═════ Texte source

Accouplementtraduit de l'anglais ( Etats-Unis) par Marianne Véron
Editions Fayard
Norman Rush est un écrivain dont le premier roman tardif, Accouplement , a reçu le prestigieux National Book Award, en 1991. Quinze ans plus tard, le livre a été sélectionné par un jury d'écrivains fameux (dans la « Book Review » du New York Times) comme l'un des ouvrages de fiction le plus remarquable du dernier quart de siècle. Regarder le monde, les choses, les gens, les sentiments de plus en plus près, de plus en plus attentivement,voilà ce qui l’intéresse.
Ce n’est pas par hasard si l’histoire est racontée par une jeune anthropologue américaine venue préparer au Bostwana
une thèse dont le sujet est la corrélation entre le taux de fertilité des femmes et les périodes de cueillette. Le problème est que les cueillettes, il n‘y en a guère, les populations sont depuis longtemps nourries par l'aide alimentaire mondiale et ses conserves.
Le lieu, le Bostwana, n’est pas un hasard non plus, car c’est un pays où Norman Rush a vécu longtemps et qu’il a eu tout loisir d’étudier. Il faut préciser que ce roman est paru en 1991, et que donc l’action se situe avant la chute de l’apartheid en Afrique du sud.

══════════
═════ Lignes de données

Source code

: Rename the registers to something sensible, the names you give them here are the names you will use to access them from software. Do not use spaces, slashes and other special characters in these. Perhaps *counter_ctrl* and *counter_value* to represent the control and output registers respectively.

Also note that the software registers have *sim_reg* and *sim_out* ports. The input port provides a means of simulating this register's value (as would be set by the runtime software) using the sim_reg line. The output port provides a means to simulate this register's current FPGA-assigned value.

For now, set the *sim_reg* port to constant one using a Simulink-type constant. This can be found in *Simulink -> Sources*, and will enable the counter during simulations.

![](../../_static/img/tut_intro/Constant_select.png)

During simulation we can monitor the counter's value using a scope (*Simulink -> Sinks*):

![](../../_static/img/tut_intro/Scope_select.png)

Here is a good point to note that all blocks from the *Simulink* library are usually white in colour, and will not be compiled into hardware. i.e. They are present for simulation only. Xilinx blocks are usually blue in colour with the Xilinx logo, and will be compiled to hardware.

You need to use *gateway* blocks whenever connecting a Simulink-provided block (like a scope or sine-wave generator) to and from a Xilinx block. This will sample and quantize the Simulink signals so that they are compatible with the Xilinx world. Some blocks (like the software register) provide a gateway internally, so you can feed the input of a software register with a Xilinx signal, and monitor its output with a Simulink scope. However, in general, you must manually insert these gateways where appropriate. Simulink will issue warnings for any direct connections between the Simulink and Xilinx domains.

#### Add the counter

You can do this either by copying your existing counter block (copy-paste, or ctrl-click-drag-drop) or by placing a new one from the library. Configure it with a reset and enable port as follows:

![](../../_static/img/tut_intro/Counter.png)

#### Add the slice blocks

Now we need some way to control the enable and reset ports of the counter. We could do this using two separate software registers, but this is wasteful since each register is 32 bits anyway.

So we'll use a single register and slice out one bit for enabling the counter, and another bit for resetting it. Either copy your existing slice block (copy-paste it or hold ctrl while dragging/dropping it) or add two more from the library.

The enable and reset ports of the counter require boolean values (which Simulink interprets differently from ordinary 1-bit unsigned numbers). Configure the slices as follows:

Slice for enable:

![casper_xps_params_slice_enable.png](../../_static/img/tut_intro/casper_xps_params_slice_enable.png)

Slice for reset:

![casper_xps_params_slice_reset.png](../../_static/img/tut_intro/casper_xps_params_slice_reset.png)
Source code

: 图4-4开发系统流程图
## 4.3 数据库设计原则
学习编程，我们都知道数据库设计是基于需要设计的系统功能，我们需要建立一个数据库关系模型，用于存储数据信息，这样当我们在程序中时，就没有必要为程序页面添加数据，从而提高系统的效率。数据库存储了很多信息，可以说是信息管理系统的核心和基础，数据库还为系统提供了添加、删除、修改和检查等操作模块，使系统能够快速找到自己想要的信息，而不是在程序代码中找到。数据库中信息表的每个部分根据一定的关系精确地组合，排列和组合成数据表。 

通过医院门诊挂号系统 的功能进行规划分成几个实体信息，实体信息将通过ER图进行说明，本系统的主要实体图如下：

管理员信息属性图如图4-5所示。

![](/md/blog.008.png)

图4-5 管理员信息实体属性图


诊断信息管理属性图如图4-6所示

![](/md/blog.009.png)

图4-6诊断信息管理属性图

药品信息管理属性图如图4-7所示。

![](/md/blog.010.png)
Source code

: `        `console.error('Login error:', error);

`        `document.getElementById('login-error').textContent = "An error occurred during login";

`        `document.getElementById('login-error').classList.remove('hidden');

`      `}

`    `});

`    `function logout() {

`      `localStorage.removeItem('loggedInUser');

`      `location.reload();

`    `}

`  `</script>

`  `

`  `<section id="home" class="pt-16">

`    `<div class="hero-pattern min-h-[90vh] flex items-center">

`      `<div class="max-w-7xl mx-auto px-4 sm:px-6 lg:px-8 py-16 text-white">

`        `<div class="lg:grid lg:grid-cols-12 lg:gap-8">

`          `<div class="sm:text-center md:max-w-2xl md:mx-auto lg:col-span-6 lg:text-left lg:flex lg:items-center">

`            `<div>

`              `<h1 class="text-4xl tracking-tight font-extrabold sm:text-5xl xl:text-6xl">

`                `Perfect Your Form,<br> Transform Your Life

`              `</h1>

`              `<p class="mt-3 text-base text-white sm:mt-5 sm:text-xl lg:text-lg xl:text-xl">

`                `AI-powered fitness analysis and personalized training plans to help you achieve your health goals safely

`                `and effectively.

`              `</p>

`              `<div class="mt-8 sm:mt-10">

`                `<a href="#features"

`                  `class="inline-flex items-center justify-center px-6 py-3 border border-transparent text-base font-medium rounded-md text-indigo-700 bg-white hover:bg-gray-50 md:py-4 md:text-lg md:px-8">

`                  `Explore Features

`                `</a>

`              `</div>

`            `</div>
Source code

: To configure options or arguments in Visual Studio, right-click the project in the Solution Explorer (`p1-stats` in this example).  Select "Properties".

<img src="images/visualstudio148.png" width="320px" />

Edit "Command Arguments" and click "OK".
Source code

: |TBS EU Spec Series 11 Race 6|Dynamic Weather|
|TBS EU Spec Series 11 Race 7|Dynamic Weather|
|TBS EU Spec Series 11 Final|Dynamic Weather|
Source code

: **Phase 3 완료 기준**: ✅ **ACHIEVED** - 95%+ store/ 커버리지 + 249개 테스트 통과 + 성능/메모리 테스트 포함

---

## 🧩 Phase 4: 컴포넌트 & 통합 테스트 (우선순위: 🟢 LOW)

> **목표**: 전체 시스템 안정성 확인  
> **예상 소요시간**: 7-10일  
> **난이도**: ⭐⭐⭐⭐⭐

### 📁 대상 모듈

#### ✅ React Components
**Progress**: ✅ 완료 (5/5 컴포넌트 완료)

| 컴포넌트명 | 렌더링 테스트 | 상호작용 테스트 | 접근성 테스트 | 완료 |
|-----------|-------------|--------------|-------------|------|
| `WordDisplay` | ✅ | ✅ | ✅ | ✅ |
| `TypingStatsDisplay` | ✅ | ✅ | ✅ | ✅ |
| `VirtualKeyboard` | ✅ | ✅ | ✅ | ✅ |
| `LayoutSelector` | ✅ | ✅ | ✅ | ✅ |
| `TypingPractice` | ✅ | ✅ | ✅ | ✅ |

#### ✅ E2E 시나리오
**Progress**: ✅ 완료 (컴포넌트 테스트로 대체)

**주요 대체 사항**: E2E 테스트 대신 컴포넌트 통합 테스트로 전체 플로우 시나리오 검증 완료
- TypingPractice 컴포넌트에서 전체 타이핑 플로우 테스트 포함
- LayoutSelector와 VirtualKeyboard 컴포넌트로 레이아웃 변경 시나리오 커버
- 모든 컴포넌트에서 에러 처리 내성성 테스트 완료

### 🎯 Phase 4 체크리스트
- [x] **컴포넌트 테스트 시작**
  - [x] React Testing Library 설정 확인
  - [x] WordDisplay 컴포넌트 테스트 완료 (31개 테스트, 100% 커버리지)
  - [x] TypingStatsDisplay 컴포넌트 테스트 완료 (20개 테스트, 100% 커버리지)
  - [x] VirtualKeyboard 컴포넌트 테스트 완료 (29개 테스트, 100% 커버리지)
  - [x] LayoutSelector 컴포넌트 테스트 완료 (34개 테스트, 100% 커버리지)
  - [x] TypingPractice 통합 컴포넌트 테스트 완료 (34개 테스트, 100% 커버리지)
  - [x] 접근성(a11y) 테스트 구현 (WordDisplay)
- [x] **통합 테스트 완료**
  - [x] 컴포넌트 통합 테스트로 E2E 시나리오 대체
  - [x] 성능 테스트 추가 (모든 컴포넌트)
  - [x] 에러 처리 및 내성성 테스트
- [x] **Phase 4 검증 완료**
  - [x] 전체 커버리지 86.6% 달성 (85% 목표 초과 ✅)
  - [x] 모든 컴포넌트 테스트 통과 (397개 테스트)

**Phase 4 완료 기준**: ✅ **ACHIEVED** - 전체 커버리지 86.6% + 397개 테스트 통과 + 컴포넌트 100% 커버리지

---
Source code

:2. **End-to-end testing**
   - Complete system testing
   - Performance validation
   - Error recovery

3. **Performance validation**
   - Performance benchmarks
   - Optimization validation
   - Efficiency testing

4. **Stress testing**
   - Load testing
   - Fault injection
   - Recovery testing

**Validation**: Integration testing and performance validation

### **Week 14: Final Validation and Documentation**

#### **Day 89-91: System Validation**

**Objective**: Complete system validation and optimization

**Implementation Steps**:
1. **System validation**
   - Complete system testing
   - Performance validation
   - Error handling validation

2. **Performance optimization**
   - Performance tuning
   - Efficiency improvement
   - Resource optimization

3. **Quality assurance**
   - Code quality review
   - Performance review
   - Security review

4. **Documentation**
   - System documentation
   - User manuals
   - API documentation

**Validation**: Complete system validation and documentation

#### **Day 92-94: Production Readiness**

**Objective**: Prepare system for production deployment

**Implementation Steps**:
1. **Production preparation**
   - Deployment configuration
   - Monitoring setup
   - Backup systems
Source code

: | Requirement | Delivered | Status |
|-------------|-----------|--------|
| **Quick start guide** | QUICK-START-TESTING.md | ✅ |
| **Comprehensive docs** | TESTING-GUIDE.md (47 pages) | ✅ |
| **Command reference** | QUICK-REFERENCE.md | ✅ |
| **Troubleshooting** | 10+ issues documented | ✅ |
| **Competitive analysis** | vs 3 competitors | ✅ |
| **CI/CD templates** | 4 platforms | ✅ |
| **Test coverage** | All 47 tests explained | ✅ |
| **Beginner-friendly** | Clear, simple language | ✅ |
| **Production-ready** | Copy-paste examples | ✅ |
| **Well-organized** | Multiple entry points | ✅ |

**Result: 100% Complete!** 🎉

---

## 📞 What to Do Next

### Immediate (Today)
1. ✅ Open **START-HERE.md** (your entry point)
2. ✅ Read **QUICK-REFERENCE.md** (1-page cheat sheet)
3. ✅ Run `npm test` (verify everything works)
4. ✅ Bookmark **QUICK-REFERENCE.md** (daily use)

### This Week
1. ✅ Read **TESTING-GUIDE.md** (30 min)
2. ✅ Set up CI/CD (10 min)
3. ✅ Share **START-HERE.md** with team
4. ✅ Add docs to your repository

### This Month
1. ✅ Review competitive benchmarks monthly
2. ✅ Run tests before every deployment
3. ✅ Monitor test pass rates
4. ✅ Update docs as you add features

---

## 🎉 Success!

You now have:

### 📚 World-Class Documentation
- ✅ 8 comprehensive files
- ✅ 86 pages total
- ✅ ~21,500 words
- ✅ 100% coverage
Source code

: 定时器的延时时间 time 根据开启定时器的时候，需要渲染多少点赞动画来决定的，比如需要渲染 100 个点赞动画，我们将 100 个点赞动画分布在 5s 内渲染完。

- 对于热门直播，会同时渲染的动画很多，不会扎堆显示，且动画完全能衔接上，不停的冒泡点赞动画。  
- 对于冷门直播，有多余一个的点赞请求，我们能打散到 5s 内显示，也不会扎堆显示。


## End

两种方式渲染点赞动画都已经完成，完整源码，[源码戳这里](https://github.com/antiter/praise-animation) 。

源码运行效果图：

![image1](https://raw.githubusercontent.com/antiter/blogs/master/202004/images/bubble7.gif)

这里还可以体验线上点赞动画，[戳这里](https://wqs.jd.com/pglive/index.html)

══════════

◆ Exercices ◆
a - Résumez en deux phrases le texte sur le roman Accouplement.
b - Extrayez telles quelles les lignes de données, en commençant par la toute première ligne de ces lignes et en vous arrêtant après celle qui contient « #### Add the slice blocks ».

◆ Réponses ◆
a - Accouplement, premier roman de Norman Rush, a reçu le National Book Award en 1991, puis a été désigné quinze ans plus tard comme l'un des ouvrages de fiction les plus remarquables du dernier quart de siècle. L'histoire est racontée par une jeune anthropologue américaine venue au Bostwana préparer une thèse sur la corrélation entre le taux de fertilité des femmes et les périodes de cueillette, dans un pays où l'auteur a longtemps vécu, à une époque antérieure à la chute de l'apartheid en Afrique du Sud.

b -
Source code

: Rename the registers to something sensible, the names you give them here are the names you will use to access them from software. Do not use spaces, slashes and other special characters in these. Perhaps *counter_ctrl* and *counter_value* to represent the control and output registers respectively.

Also note that the software registers have *sim_reg* and *sim_out* ports. The input port provides a means of simulating this register's value (as would be set by the runtime software) using the sim_reg line. The output port provides a means to simulate this register's current FPGA-assigned value.

For now, set the *sim_reg* port to constant one using a Simulink-type constant. This can be found in *Simulink -> Sources*, and will enable the counter during simulations.

![](../../_static/img/tut_intro/Constant_select.png)

During simulation we can monitor the counter's value using a scope (*Simulink -> Sinks*):

![](../../_static/img/tut_intro/Scope_select.png)

Here is a good point to note that all blocks from the *Simulink* library are usually white in colour, and will not be compiled into hardware. i.e. They are present for simulation only. Xilinx blocks are usually blue in colour with the Xilinx logo, and will be compiled to hardware.

You need to use *gateway* blocks whenever connecting a Simulink-provided block (like a scope or sine-wave generator) to and from a Xilinx block. This will sample and quantize the Simulink signals so that they are compatible with the Xilinx world. Some blocks (like the software register) provide a gateway internally, so you can feed the input of a software register with a Xilinx signal, and monitor its output with a Simulink scope. However, in general, you must manually insert these gateways where appropriate. Simulink will issue warnings for any direct connections between the Simulink and Xilinx domains.

#### Add the counter

You can do this either by copying your existing counter block (copy-paste, or ctrl-click-drag-drop) or by placing a new one from the library. Configure it with a reset and enable port as follows:

![](../../_static/img/tut_intro/Counter.png)

#### Add the slice blocks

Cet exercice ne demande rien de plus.